Segment Open

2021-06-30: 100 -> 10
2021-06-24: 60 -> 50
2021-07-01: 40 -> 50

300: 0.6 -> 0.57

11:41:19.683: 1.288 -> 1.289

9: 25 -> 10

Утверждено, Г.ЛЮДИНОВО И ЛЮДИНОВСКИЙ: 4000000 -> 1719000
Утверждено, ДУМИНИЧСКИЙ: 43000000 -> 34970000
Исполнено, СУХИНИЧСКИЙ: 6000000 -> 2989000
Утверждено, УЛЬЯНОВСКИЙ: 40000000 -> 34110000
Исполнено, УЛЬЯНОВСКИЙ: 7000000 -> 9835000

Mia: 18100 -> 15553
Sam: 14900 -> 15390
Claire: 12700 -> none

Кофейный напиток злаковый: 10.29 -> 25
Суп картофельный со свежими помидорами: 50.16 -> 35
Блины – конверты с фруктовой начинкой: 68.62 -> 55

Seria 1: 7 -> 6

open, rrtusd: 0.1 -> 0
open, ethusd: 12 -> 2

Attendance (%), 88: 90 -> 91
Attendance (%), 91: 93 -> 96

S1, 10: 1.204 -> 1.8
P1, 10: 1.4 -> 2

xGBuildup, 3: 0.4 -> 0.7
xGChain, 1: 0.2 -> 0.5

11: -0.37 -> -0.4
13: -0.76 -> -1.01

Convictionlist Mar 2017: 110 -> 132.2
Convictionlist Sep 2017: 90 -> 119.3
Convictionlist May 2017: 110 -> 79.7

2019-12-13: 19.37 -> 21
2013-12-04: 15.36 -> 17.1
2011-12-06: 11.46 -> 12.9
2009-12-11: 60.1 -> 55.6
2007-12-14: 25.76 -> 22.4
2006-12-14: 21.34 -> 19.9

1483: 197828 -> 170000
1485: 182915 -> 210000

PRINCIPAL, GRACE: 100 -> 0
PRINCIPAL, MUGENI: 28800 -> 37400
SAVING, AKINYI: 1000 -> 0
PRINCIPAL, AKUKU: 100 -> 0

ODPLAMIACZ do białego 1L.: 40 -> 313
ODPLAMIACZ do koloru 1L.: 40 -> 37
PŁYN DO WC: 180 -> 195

Segment Closed

Looking at the material above, say how many of its lines hold the word "ODPLAMIACZ", giving only the number.

OUTPUT OF THE TASK: 2